-- Opening Marker --

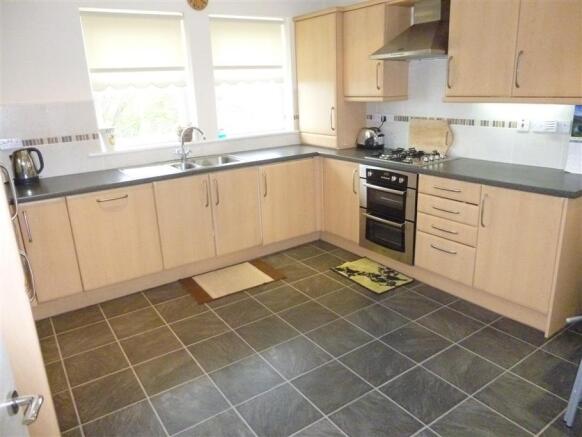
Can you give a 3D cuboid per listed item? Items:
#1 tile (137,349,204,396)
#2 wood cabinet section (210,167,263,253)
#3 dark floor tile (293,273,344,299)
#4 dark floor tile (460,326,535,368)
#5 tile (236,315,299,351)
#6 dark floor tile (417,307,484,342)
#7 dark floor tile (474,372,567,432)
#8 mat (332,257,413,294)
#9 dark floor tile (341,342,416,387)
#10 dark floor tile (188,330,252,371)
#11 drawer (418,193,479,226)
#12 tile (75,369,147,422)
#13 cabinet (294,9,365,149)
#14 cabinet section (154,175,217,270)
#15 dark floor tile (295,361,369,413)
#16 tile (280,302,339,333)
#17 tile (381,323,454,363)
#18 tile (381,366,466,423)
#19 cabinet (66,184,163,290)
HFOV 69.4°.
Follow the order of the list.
[{"bbox_3d":[-0.698,0.876,2.417,0.325,0.012,0.325,-13,20,-32],"label":"tile"},{"bbox_3d":[-0.597,-0.115,3.787,0.454,0.712,0.530,-13,20,-32],"label":"wood cabinet section"},{"bbox_3d":[0.214,0.541,3.333,0.326,0.010,0.322,-13,20,-32],"label":"dark floor tile"},{"bbox_3d":[1.211,0.759,2.474,0.326,0.010,0.322,-13,20,-32],"label":"dark floor tile"},{"bbox_3d":[-0.152,0.739,2.724,0.326,0.010,0.322,-13,20,-32],"label":"tile"},{"bbox_3d":[1.025,0.686,2.726,0.325,0.010,0.325,-13,20,-32],"label":"dark floor tile"},{"bbox_3d":[1.120,0.891,2.054,0.322,0.010,0.322,-13,20,-32],"label":"dark floor tile"},{"bbox_3d":[0.677,0.462,3.529,0.403,0.008,0.601,-12,19,-28],"label":"mat"},{"bbox_3d":[0.489,0.821,2.388,0.322,0.010,0.322,-13,20,-32],"label":"dark floor tile"},{"bbox_3d":[-0.426,0.812,2.590,0.325,0.012,0.325,-13,20,-32],"label":"dark floor tile"},{"bbox_3d":[1.294,-0.115,3.096,0.480,0.141,0.495,-13,20,-32],"label":"drawer"},{"bbox_3d":[-0.968,0.936,2.236,0.322,0.010,0.322,-13,20,-32],"label":"tile"},{"bbox_3d":[0.429,-1.392,4.311,0.406,1.250,0.614,-13,20,-32],"label":"cabinet"},{"bbox_3d":[-0.973,-0.025,3.546,0.458,0.712,0.530,-13,20,-32],"label":"cabinet section"},{"bbox_3d":[0.213,0.877,2.211,0.325,0.010,0.325,-13,20,-32],"label":"dark floor tile"},{"bbox_3d":[0.122,0.682,2.914,0.322,0.010,0.322,-13,20,-32],"label":"tile"},{"bbox_3d":[0.755,0.750,2.554,0.325,0.010,0.325,-13,20,-32],"label":"tile"},{"bbox_3d":[0.668,0.889,2.132,0.322,0.010,0.322,-13,20,-32],"label":"tile"},{"bbox_3d":[-1.462,0.075,3.425,0.600,0.727,0.570,-13,20,-32],"label":"cabinet"}]

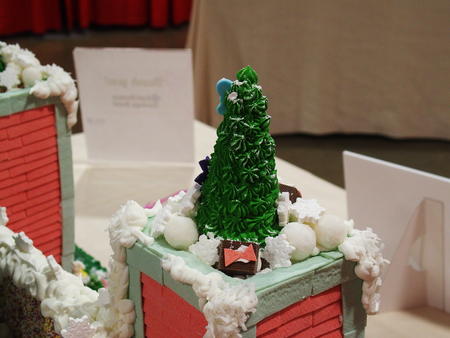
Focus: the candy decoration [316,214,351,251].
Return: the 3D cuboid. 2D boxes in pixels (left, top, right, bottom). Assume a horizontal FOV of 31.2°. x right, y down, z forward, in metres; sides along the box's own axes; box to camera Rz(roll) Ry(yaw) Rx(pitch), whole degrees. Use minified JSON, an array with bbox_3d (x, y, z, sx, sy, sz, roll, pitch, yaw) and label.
[{"bbox_3d":[0.077,0.046,0.576,0.025,0.025,0.025,0,19,0],"label":"candy decoration"}]

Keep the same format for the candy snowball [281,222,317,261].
[{"bbox_3d":[0.052,0.051,0.570,0.025,0.025,0.025,0,19,0],"label":"candy snowball"}]

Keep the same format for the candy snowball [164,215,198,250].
[{"bbox_3d":[-0.032,0.046,0.588,0.025,0.025,0.025,0,19,0],"label":"candy snowball"}]

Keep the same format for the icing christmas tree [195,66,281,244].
[{"bbox_3d":[0.012,-0.013,0.595,0.064,0.124,0.064,0,19,0],"label":"icing christmas tree"}]

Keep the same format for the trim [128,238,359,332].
[{"bbox_3d":[0.012,0.068,0.599,0.117,0.024,0.125,-14,24,-36],"label":"trim"}]

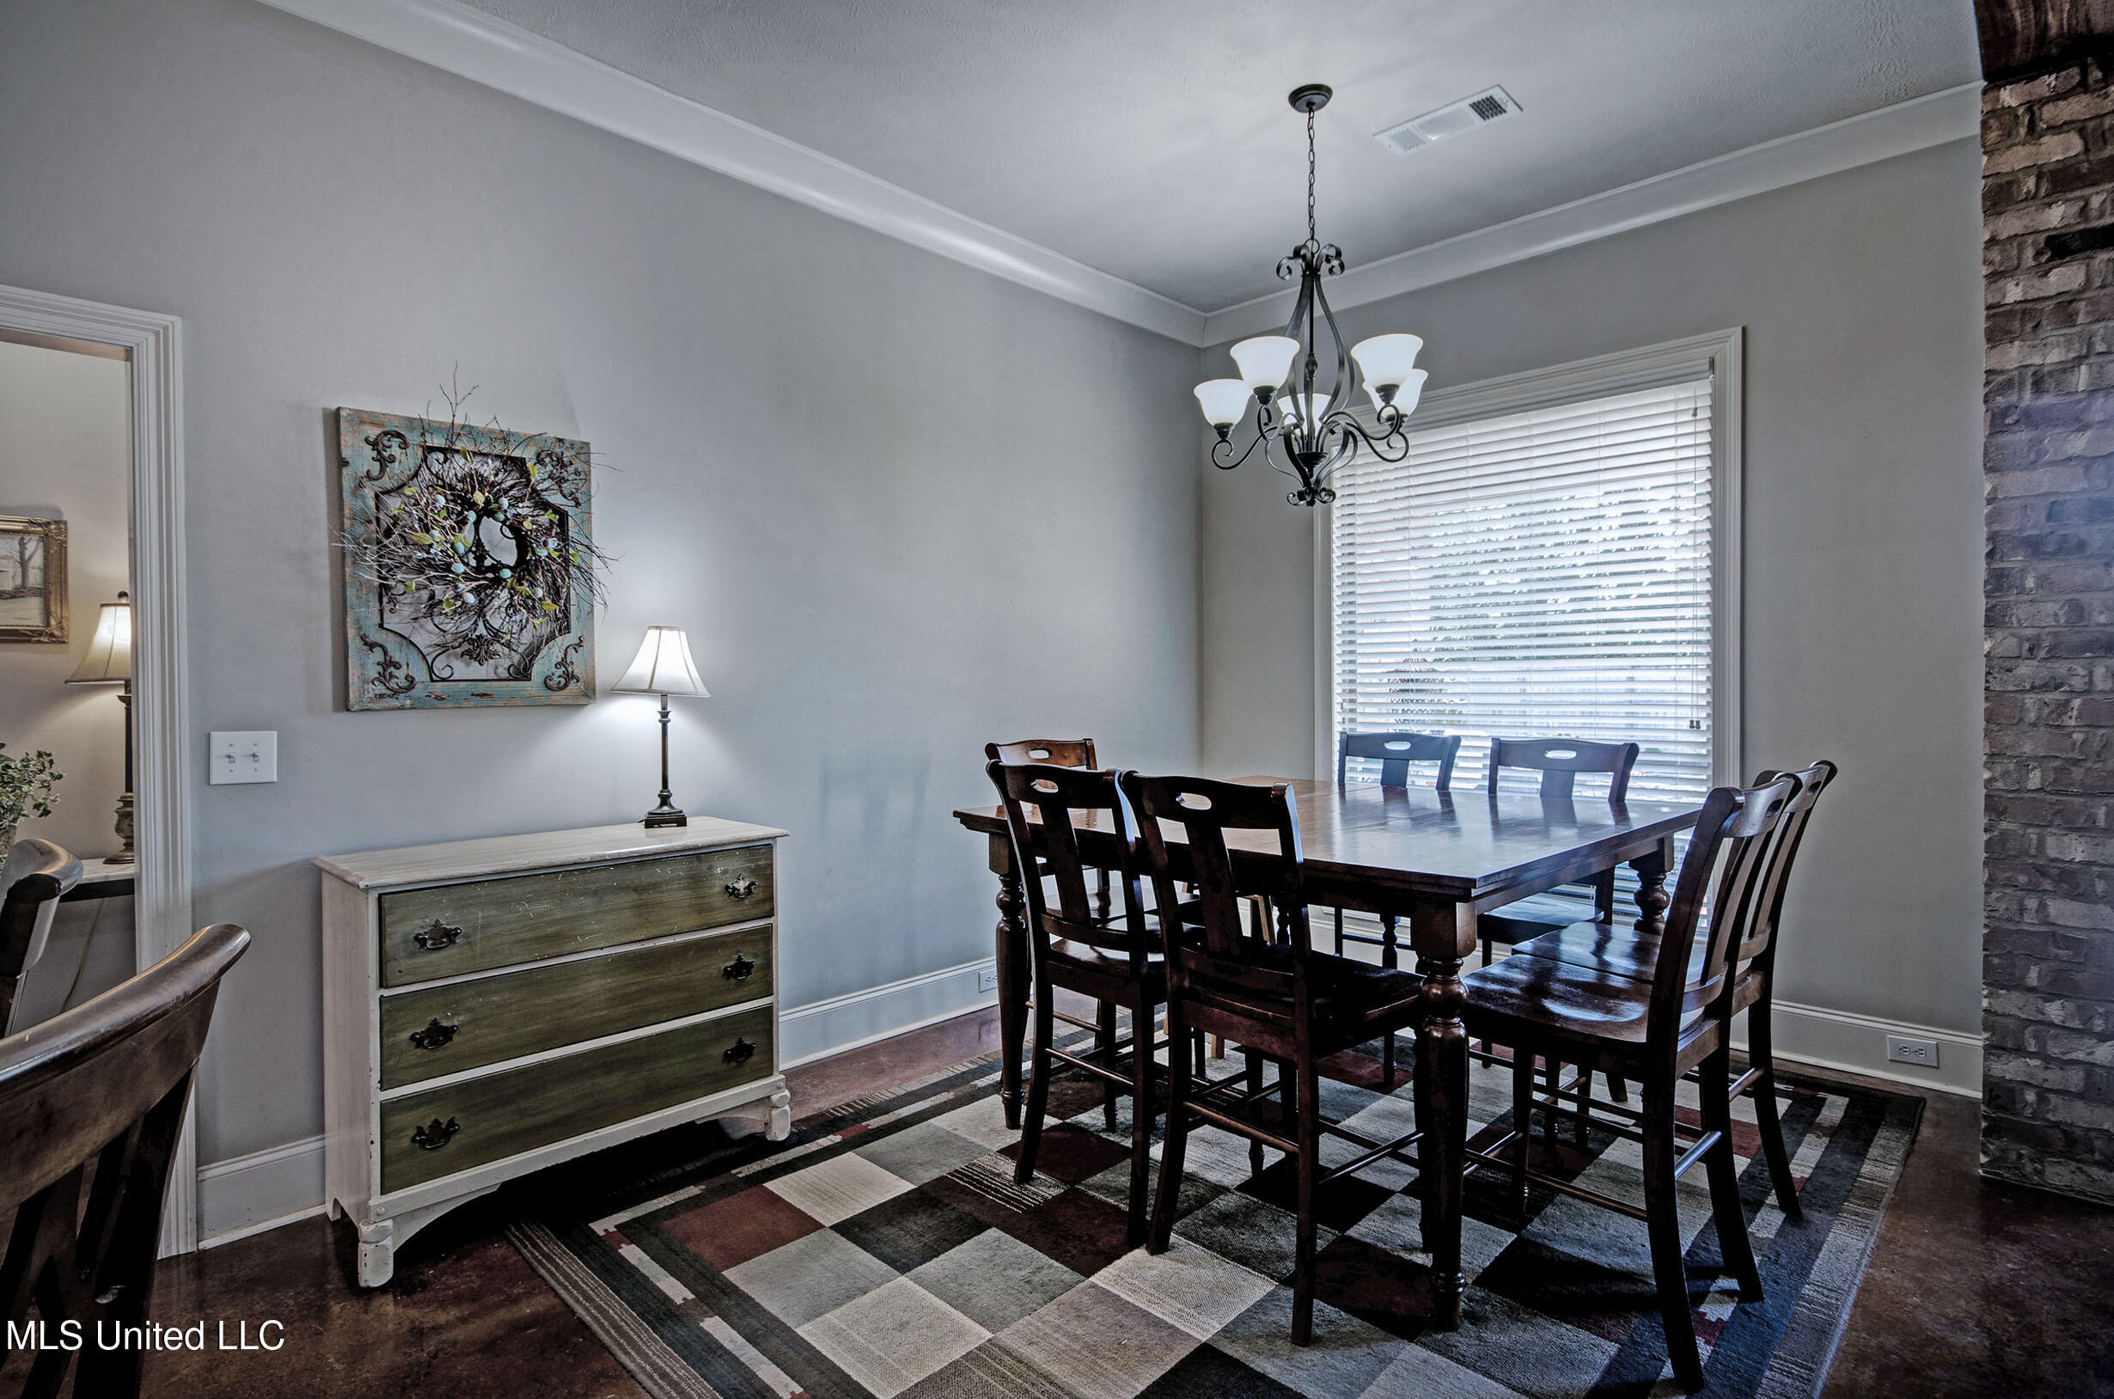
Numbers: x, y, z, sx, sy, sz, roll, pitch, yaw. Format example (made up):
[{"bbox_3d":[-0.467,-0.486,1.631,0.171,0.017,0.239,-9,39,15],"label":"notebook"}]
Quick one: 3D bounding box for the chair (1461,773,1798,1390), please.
[{"bbox_3d":[1.182,0.727,2.019,0.450,1.100,0.565,-1,1,-44],"label":"chair"}]

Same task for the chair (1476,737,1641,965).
[{"bbox_3d":[1.481,0.710,2.954,0.550,1.090,0.450,-1,1,-44],"label":"chair"}]

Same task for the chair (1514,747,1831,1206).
[{"bbox_3d":[1.514,0.719,2.327,0.450,1.100,0.565,-1,1,-44],"label":"chair"}]

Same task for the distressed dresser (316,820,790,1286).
[{"bbox_3d":[-1.329,0.854,2.572,0.475,0.885,1.050,0,1,45],"label":"distressed dresser"}]

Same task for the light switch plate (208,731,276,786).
[{"bbox_3d":[-1.986,0.143,2.294,0.014,0.120,0.122,0,1,45],"label":"light switch plate"}]

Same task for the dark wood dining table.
[{"bbox_3d":[0.810,0.805,2.784,1.520,0.935,1.550,-1,1,-43],"label":"dark wood dining table"}]

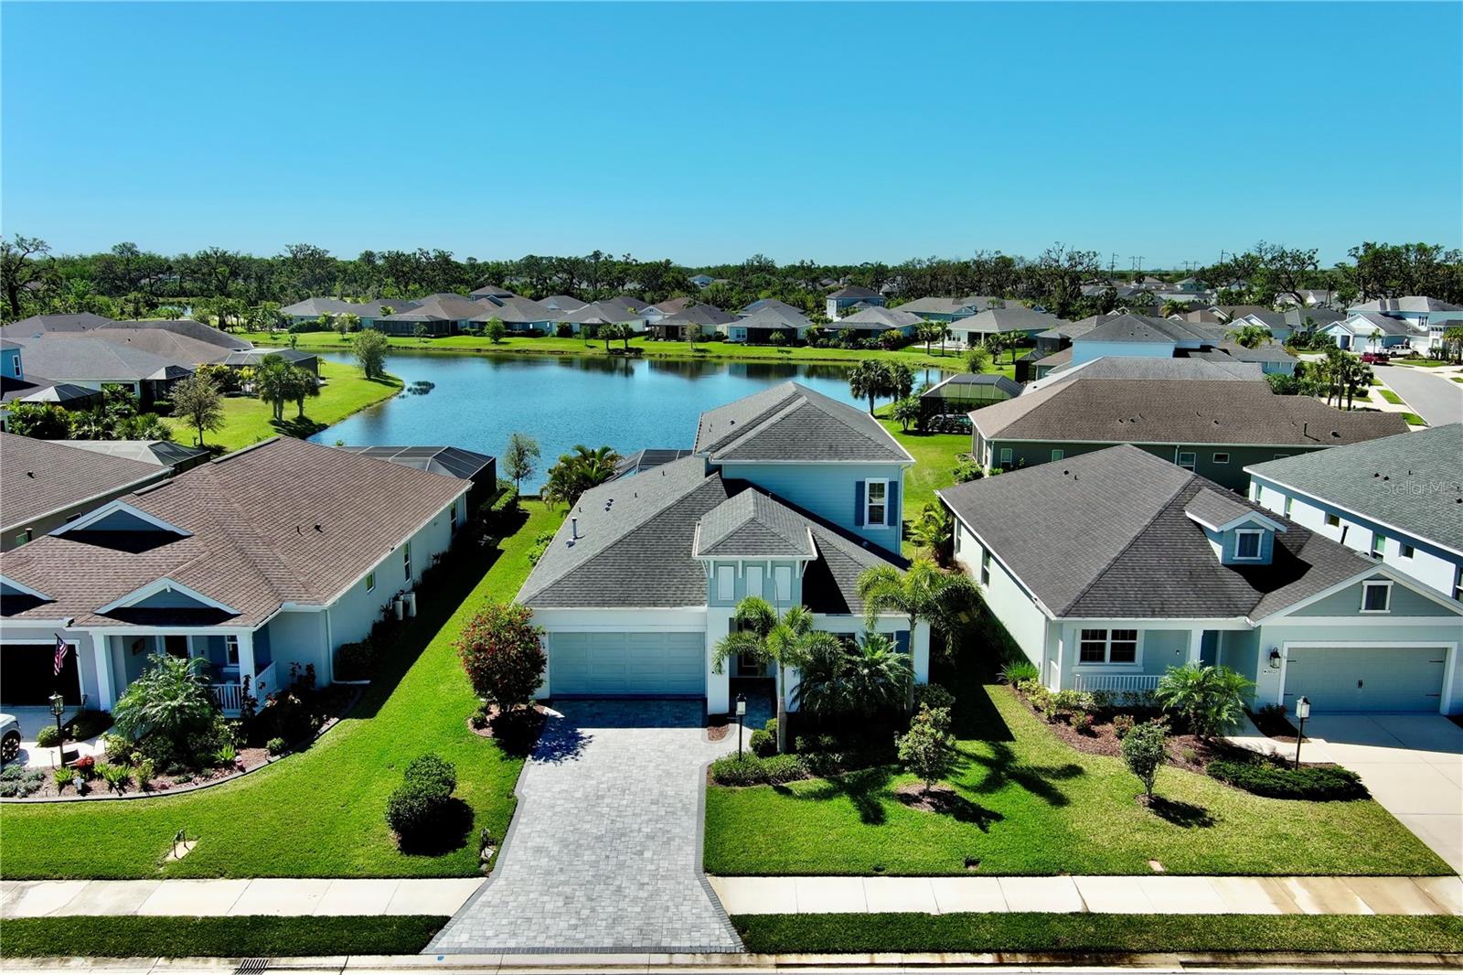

-- Closing Marker --

#### Task directions:
The expected output is every entry, retyped exactly, with all pictures removed.

#### Completed task:
Can you give a 3D cuboid per listed item? Items:
#1 tile (137,349,204,396)
#2 wood cabinet section (210,167,263,253)
#3 dark floor tile (293,273,344,299)
#4 dark floor tile (460,326,535,368)
#5 tile (236,315,299,351)
#6 dark floor tile (417,307,484,342)
#7 dark floor tile (474,372,567,432)
#8 mat (332,257,413,294)
#9 dark floor tile (341,342,416,387)
#10 dark floor tile (188,330,252,371)
#11 drawer (418,193,479,226)
#12 tile (75,369,147,422)
#13 cabinet (294,9,365,149)
#14 cabinet section (154,175,217,270)
#15 dark floor tile (295,361,369,413)
#16 tile (280,302,339,333)
#17 tile (381,323,454,363)
#18 tile (381,366,466,423)
#19 cabinet (66,184,163,290)
HFOV 69.4°.
Follow the order of the list.
[{"bbox_3d":[-0.698,0.876,2.417,0.325,0.012,0.325,-13,20,-32],"label":"tile"},{"bbox_3d":[-0.597,-0.115,3.787,0.454,0.712,0.530,-13,20,-32],"label":"wood cabinet section"},{"bbox_3d":[0.214,0.541,3.333,0.326,0.010,0.322,-13,20,-32],"label":"dark floor tile"},{"bbox_3d":[1.211,0.759,2.474,0.326,0.010,0.322,-13,20,-32],"label":"dark floor tile"},{"bbox_3d":[-0.152,0.739,2.724,0.326,0.010,0.322,-13,20,-32],"label":"tile"},{"bbox_3d":[1.025,0.686,2.726,0.325,0.010,0.325,-13,20,-32],"label":"dark floor tile"},{"bbox_3d":[1.120,0.891,2.054,0.322,0.010,0.322,-13,20,-32],"label":"dark floor tile"},{"bbox_3d":[0.677,0.462,3.529,0.403,0.008,0.601,-12,19,-28],"label":"mat"},{"bbox_3d":[0.489,0.821,2.388,0.322,0.010,0.322,-13,20,-32],"label":"dark floor tile"},{"bbox_3d":[-0.426,0.812,2.590,0.325,0.012,0.325,-13,20,-32],"label":"dark floor tile"},{"bbox_3d":[1.294,-0.115,3.096,0.480,0.141,0.495,-13,20,-32],"label":"drawer"},{"bbox_3d":[-0.968,0.936,2.236,0.322,0.010,0.322,-13,20,-32],"label":"tile"},{"bbox_3d":[0.429,-1.392,4.311,0.406,1.250,0.614,-13,20,-32],"label":"cabinet"},{"bbox_3d":[-0.973,-0.025,3.546,0.458,0.712,0.530,-13,20,-32],"label":"cabinet section"},{"bbox_3d":[0.213,0.877,2.211,0.325,0.010,0.325,-13,20,-32],"label":"dark floor tile"},{"bbox_3d":[0.122,0.682,2.914,0.322,0.010,0.322,-13,20,-32],"label":"tile"},{"bbox_3d":[0.755,0.750,2.554,0.325,0.010,0.325,-13,20,-32],"label":"tile"},{"bbox_3d":[0.668,0.889,2.132,0.322,0.010,0.322,-13,20,-32],"label":"tile"},{"bbox_3d":[-1.462,0.075,3.425,0.600,0.727,0.570,-13,20,-32],"label":"cabinet"}]

Focus: the candy decoration [316,214,351,251].
Return: the 3D cuboid. 2D boxes in pixels (left, top, right, bottom). Assume a horizontal FOV of 31.2°. x right, y down, z forward, in metres; sides along the box's own axes; box to camera Rz(roll) Ry(yaw) Rx(pitch), whole degrees. Use minified JSON, an array with bbox_3d (x, y, z, sx, sy, sz, roll, pitch, yaw) and label.
[{"bbox_3d":[0.077,0.046,0.576,0.025,0.025,0.025,0,19,0],"label":"candy decoration"}]

Keep the same format for the candy snowball [281,222,317,261].
[{"bbox_3d":[0.052,0.051,0.570,0.025,0.025,0.025,0,19,0],"label":"candy snowball"}]

Keep the same format for the candy snowball [164,215,198,250].
[{"bbox_3d":[-0.032,0.046,0.588,0.025,0.025,0.025,0,19,0],"label":"candy snowball"}]

Keep the same format for the icing christmas tree [195,66,281,244].
[{"bbox_3d":[0.012,-0.013,0.595,0.064,0.124,0.064,0,19,0],"label":"icing christmas tree"}]

Keep the same format for the trim [128,238,359,332].
[{"bbox_3d":[0.012,0.068,0.599,0.117,0.024,0.125,-14,24,-36],"label":"trim"}]

Numbers: x, y, z, sx, sy, sz, roll, pitch, yaw. Format example (made up):
[{"bbox_3d":[-0.467,-0.486,1.631,0.171,0.017,0.239,-9,39,15],"label":"notebook"}]
Quick one: 3D bounding box for the chair (1461,773,1798,1390), please.
[{"bbox_3d":[1.182,0.727,2.019,0.450,1.100,0.565,-1,1,-44],"label":"chair"}]

Same task for the chair (1476,737,1641,965).
[{"bbox_3d":[1.481,0.710,2.954,0.550,1.090,0.450,-1,1,-44],"label":"chair"}]

Same task for the chair (1514,747,1831,1206).
[{"bbox_3d":[1.514,0.719,2.327,0.450,1.100,0.565,-1,1,-44],"label":"chair"}]

Same task for the distressed dresser (316,820,790,1286).
[{"bbox_3d":[-1.329,0.854,2.572,0.475,0.885,1.050,0,1,45],"label":"distressed dresser"}]

Same task for the light switch plate (208,731,276,786).
[{"bbox_3d":[-1.986,0.143,2.294,0.014,0.120,0.122,0,1,45],"label":"light switch plate"}]

Same task for the dark wood dining table.
[{"bbox_3d":[0.810,0.805,2.784,1.520,0.935,1.550,-1,1,-43],"label":"dark wood dining table"}]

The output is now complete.